**Supplied text**
::::

The coordinated al-Qaida hijackings on Sept. 11, 2001, killed nearly 3,000 people when airliners slammed into the World Trade Center and the Pentagon and another crashed in rural Pennsylvania.
Al-Zawahiri's speech was recorded in a 33-minute, 28-second video produced by the group's As-Sahab Media Foundation.
Al-Zawahiri, an Egyptian, became the leader of al-Qaida following the 2011 killing of Osama bin Laden in Abbottabad, Pakistan by US Navy SEALs. He is believed to be hiding somewhere in the Afghanistan-Pakistan border regions. A July report by the UN cited reports that he is "in poor health" but provided no details.
Over recent years, al-Qaida has been engaged in fending off competition in jihadi circles from its rival, the Islamic State group. IS exploded into prominence by seizing large swaths of Iraq and Syria in 2014, declaring a "caliphate" and extending affiliates in multiple countries across the region.
IS's physical "caliphate" was crushed in Iraq and Syria, though its members are still active and carrying out attacks.

::::

Stored items:
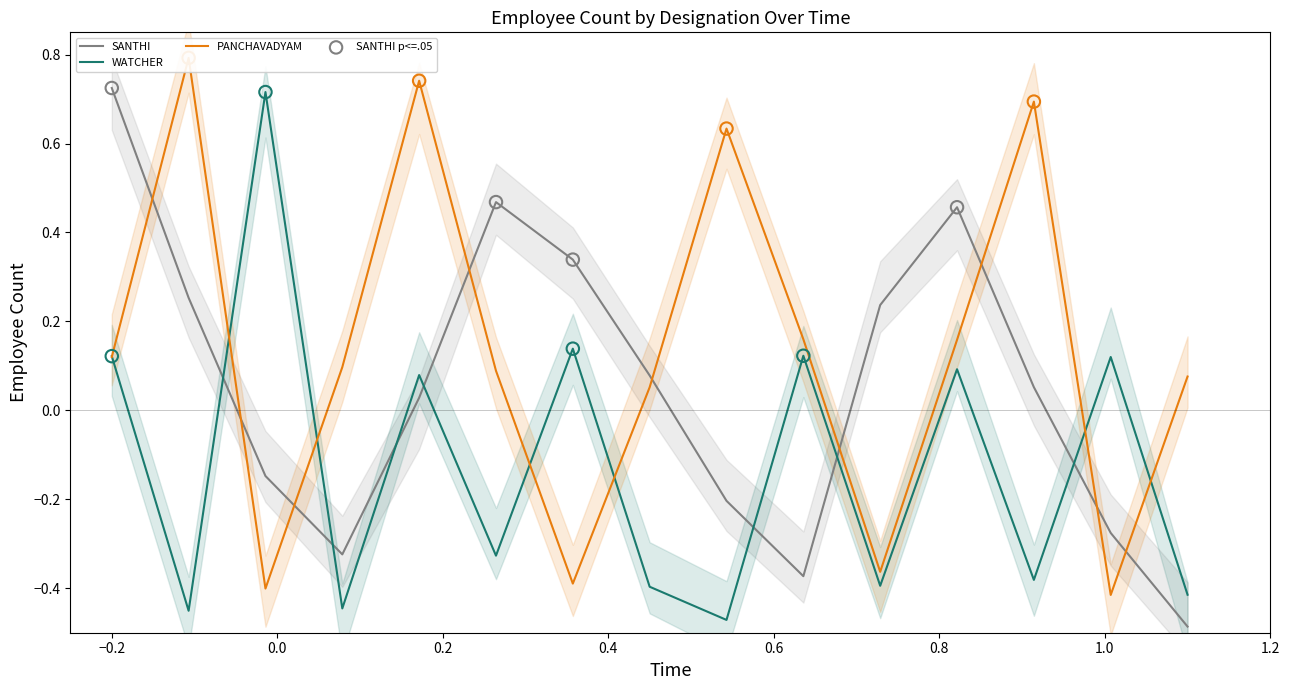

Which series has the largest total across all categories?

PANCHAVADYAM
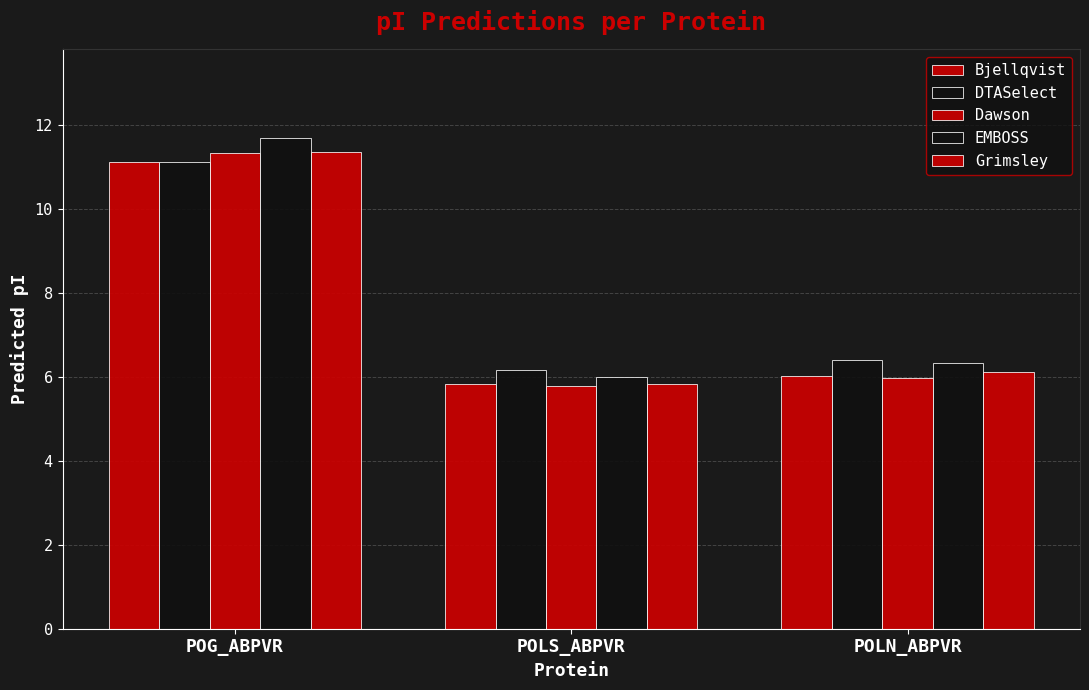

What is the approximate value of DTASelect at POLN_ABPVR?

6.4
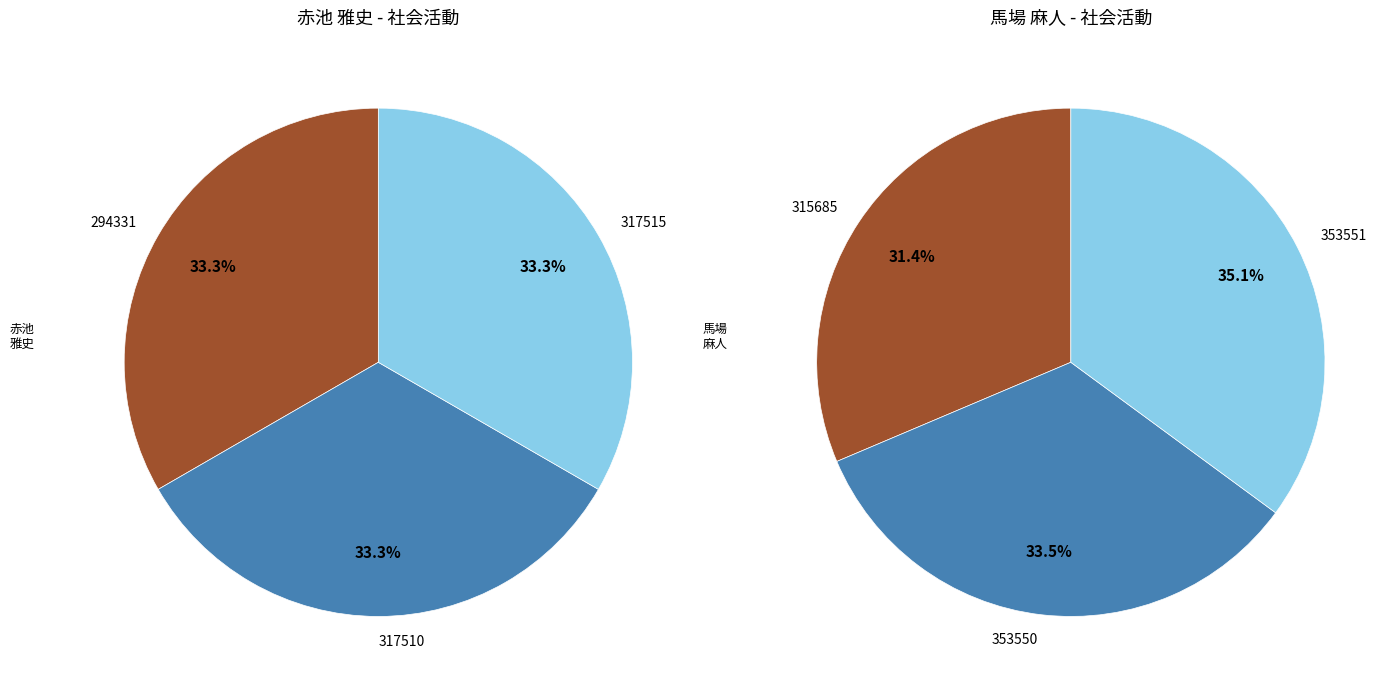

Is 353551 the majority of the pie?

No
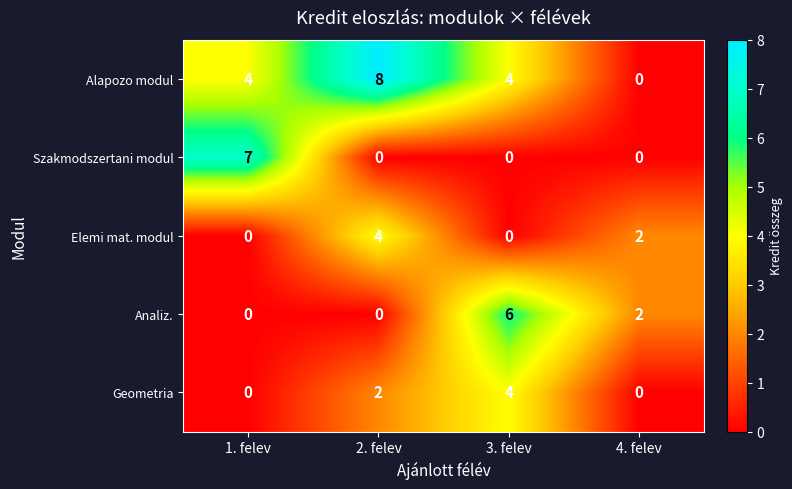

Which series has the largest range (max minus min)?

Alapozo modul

::::

**Problem requirements**
In the al-Qaida article, what is the length of the video that recorded al-Zawahiri's speech?

**Written solution**
33 minutes, 28 seconds.